_Data records_

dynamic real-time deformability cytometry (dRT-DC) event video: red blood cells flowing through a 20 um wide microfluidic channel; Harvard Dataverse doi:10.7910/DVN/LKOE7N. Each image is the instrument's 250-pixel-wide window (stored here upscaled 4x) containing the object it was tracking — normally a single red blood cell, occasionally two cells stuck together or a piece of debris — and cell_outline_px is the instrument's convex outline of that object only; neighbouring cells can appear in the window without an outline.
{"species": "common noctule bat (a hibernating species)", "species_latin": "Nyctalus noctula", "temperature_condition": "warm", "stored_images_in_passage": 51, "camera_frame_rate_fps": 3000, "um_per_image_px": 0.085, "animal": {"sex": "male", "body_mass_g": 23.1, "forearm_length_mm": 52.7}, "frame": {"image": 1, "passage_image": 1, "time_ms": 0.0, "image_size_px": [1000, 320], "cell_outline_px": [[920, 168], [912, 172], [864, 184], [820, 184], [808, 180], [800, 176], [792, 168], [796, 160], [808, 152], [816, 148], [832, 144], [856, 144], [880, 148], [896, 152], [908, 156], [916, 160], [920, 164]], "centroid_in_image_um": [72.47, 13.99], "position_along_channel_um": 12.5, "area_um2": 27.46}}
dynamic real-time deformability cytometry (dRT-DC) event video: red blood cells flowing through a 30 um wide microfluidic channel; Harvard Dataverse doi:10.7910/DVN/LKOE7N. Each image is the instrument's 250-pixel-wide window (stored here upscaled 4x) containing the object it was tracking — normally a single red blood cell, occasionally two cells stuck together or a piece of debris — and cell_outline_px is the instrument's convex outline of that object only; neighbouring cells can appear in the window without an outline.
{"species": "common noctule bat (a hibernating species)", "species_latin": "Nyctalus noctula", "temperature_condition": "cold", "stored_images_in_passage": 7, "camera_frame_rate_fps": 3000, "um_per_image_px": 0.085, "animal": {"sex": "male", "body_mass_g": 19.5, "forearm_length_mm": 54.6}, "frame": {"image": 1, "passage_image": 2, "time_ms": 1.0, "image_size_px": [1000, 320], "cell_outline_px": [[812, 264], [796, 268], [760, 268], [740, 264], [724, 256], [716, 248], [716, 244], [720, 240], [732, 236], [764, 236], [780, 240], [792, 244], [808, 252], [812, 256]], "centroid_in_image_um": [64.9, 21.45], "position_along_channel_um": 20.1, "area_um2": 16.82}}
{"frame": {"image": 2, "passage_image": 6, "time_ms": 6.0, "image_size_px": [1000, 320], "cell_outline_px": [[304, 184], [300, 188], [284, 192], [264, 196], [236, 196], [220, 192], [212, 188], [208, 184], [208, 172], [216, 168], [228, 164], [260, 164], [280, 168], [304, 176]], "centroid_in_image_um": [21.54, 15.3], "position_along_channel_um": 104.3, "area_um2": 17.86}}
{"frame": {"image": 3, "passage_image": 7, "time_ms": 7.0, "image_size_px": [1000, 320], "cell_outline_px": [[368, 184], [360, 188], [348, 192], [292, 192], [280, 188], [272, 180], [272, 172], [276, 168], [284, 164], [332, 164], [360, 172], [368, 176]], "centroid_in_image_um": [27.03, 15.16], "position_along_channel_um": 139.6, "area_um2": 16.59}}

_TASK GOAL_
Print the material verbatim, all of it.

_EXERCISE SOLUTION_
dynamic real-time deformability cytometry (dRT-DC) event video: red blood cells flowing through a 20 um wide microfluidic channel; Harvard Dataverse doi:10.7910/DVN/LKOE7N. Each image is the instrument's 250-pixel-wide window (stored here upscaled 4x) containing the object it was tracking — normally a single red blood cell, occasionally two cells stuck together or a piece of debris — and cell_outline_px is the instrument's convex outline of that object only; neighbouring cells can appear in the window without an outline.
{"species": "common noctule bat (a hibernating species)", "species_latin": "Nyctalus noctula", "temperature_condition": "warm", "stored_images_in_passage": 51, "camera_frame_rate_fps": 3000, "um_per_image_px": 0.085, "animal": {"sex": "male", "body_mass_g": 23.1, "forearm_length_mm": 52.7}, "frame": {"image": 1, "passage_image": 1, "time_ms": 0.0, "image_size_px": [1000, 320], "cell_outline_px": [[920, 168], [912, 172], [864, 184], [820, 184], [808, 180], [800, 176], [792, 168], [796, 160], [808, 152], [816, 148], [832, 144], [856, 144], [880, 148], [896, 152], [908, 156], [916, 160], [920, 164]], "centroid_in_image_um": [72.47, 13.99], "position_along_channel_um": 12.5, "area_um2": 27.46}}
dynamic real-time deformability cytometry (dRT-DC) event video: red blood cells flowing through a 30 um wide microfluidic channel; Harvard Dataverse doi:10.7910/DVN/LKOE7N. Each image is the instrument's 250-pixel-wide window (stored here upscaled 4x) containing the object it was tracking — normally a single red blood cell, occasionally two cells stuck together or a piece of debris — and cell_outline_px is the instrument's convex outline of that object only; neighbouring cells can appear in the window without an outline.
{"species": "common noctule bat (a hibernating species)", "species_latin": "Nyctalus noctula", "temperature_condition": "cold", "stored_images_in_passage": 7, "camera_frame_rate_fps": 3000, "um_per_image_px": 0.085, "animal": {"sex": "male", "body_mass_g": 19.5, "forearm_length_mm": 54.6}, "frame": {"image": 1, "passage_image": 2, "time_ms": 1.0, "image_size_px": [1000, 320], "cell_outline_px": [[812, 264], [796, 268], [760, 268], [740, 264], [724, 256], [716, 248], [716, 244], [720, 240], [732, 236], [764, 236], [780, 240], [792, 244], [808, 252], [812, 256]], "centroid_in_image_um": [64.9, 21.45], "position_along_channel_um": 20.1, "area_um2": 16.82}}
{"frame": {"image": 2, "passage_image": 6, "time_ms": 6.0, "image_size_px": [1000, 320], "cell_outline_px": [[304, 184], [300, 188], [284, 192], [264, 196], [236, 196], [220, 192], [212, 188], [208, 184], [208, 172], [216, 168], [228, 164], [260, 164], [280, 168], [304, 176]], "centroid_in_image_um": [21.54, 15.3], "position_along_channel_um": 104.3, "area_um2": 17.86}}
{"frame": {"image": 3, "passage_image": 7, "time_ms": 7.0, "image_size_px": [1000, 320], "cell_outline_px": [[368, 184], [360, 188], [348, 192], [292, 192], [280, 188], [272, 180], [272, 172], [276, 168], [284, 164], [332, 164], [360, 172], [368, 176]], "centroid_in_image_um": [27.03, 15.16], "position_along_channel_um": 139.6, "area_um2": 16.59}}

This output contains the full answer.